• Exercise: Reproduce the rows word for word, from the start through the line that contains "Reading left to", including that line. Leave the pictures out.

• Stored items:
□ □ □ □
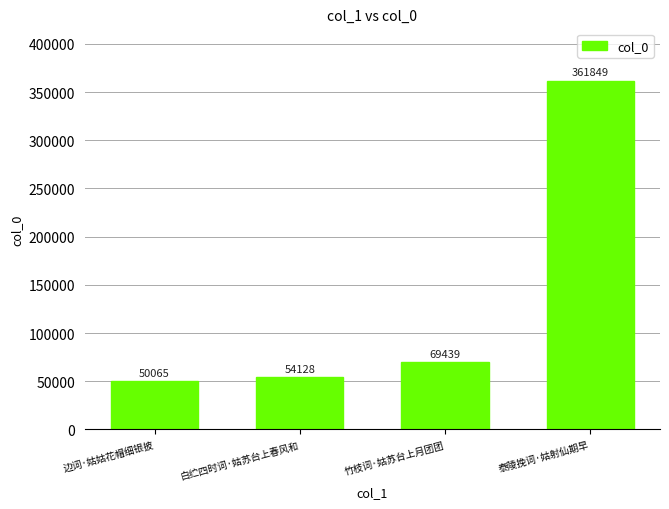

Does the chart contain stacked bars?

No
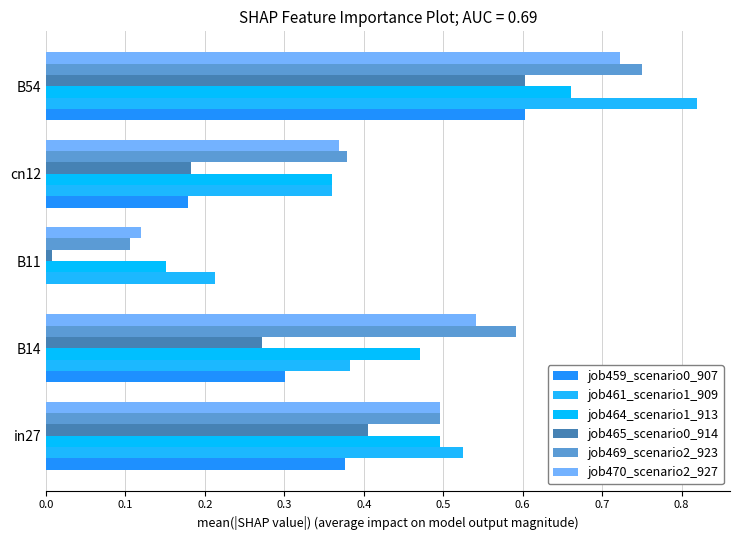

Rank the series by their maximum value, from lowest to highest.

job459_scenario0_907, job465_scenario0_914, job464_scenario1_913, job470_scenario2_927, job469_scenario2_923, job461_scenario1_909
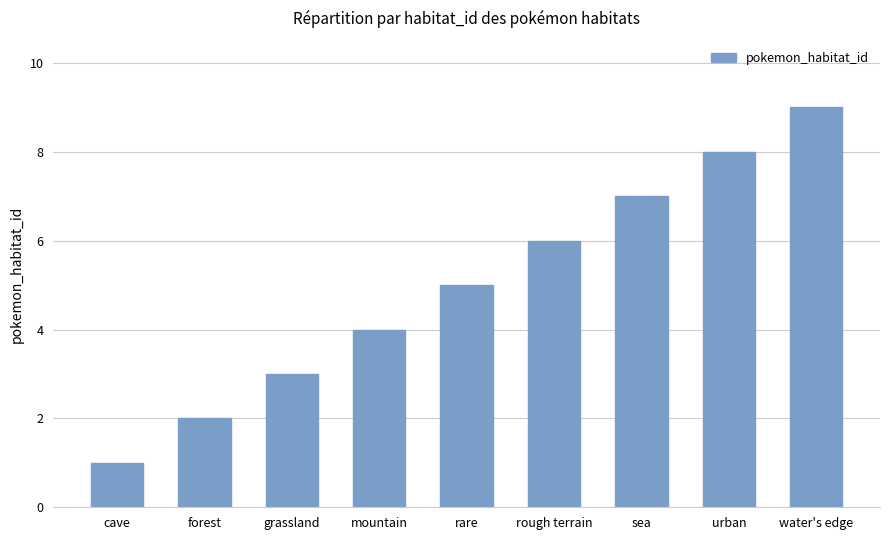

True or false: the data shows 7 at sea.

True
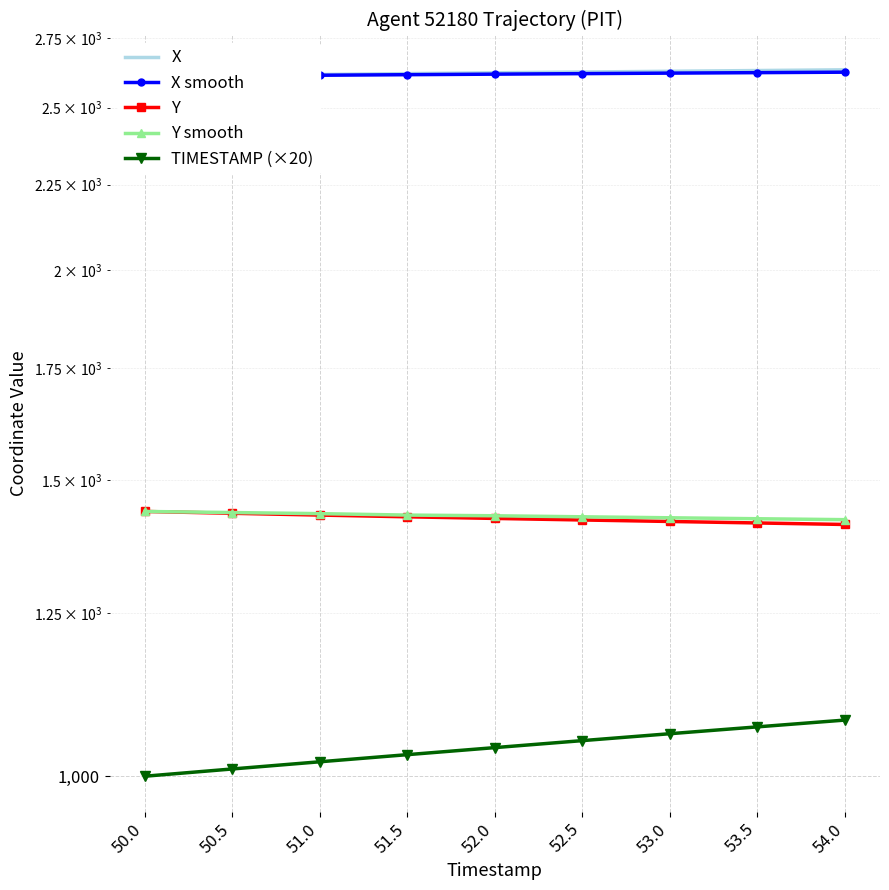

Reading left to right, list all the values displayed in this chart.

X: 50.0=2609.4	50.5=2612.8	51.0=2616.1	51.5=2619.3	52.0=2622.2	52.5=2625.0	53.0=2627.7	53.5=2630.4	54.0=2633.0
X smooth: 50.0=2609.4	50.5=2611.4	51.0=2613.5	51.5=2615.5	52.0=2617.4	52.5=2619.3	53.0=2621.1	53.5=2622.8	54.0=2624.5
Y: 50.0=1437.4	50.5=1433.8	51.0=1430.3	51.5=1426.9	52.0=1423.8	52.5=1420.7	53.0=1417.8	53.5=1415.0	54.0=1412.0
Y smooth: 50.0=1437.4	50.5=1435.3	51.0=1433.1	51.5=1430.3	52.0=1429.0	52.5=1426.9	53.0=1425.0	53.5=1423.2	54.0=1421.3
TIMESTAMP (×20): 50.0=1000.0	50.5=1010.0	51.0=1020.0	51.5=1030.0	52.0=1040.0	52.5=1050.0	53.0=1060.0	53.5=1070.0	54.0=1080.0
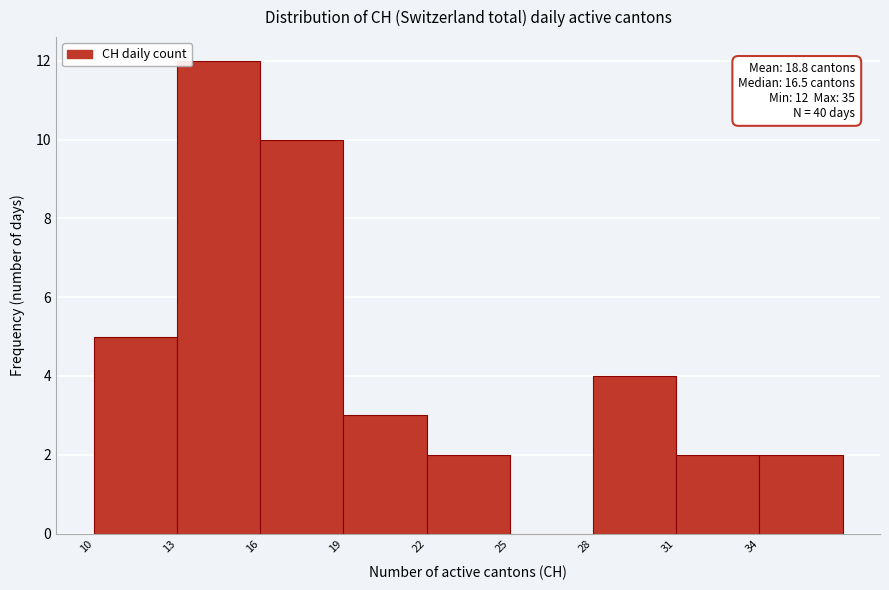

Over which range of the x-axis is the bar tallest?

13 to 16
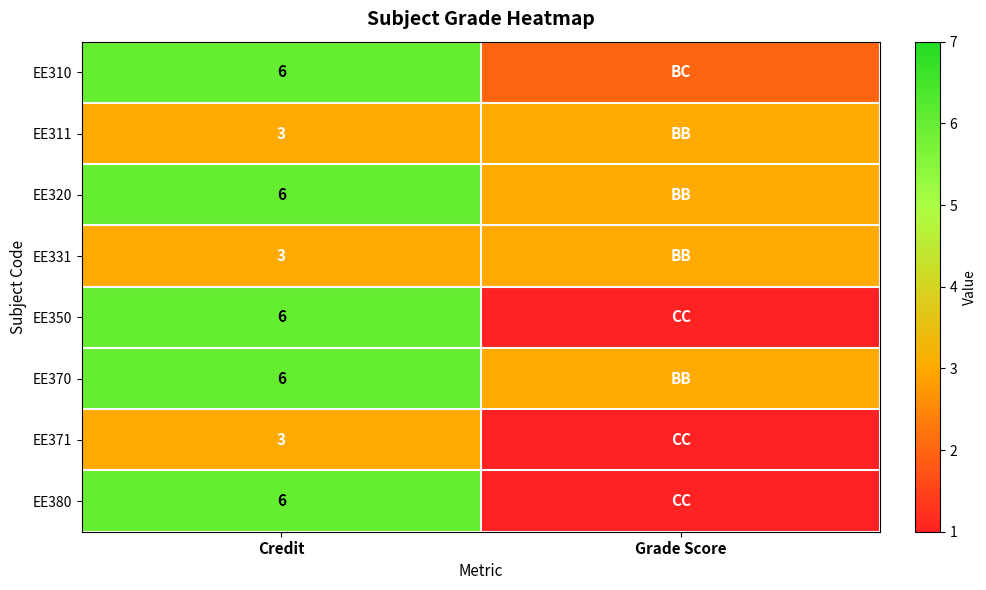

What is the difference between the highest and lowest values at Credit?

3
□ □ □ □
• Task result:
Does the chart contain stacked bars?

No

Rank the series by their maximum value, from lowest to highest.

job459_scenario0_907, job465_scenario0_914, job464_scenario1_913, job470_scenario2_927, job469_scenario2_923, job461_scenario1_909

True or false: the data shows 7 at sea.

True

Reading left to right, list all the values displayed in this chart.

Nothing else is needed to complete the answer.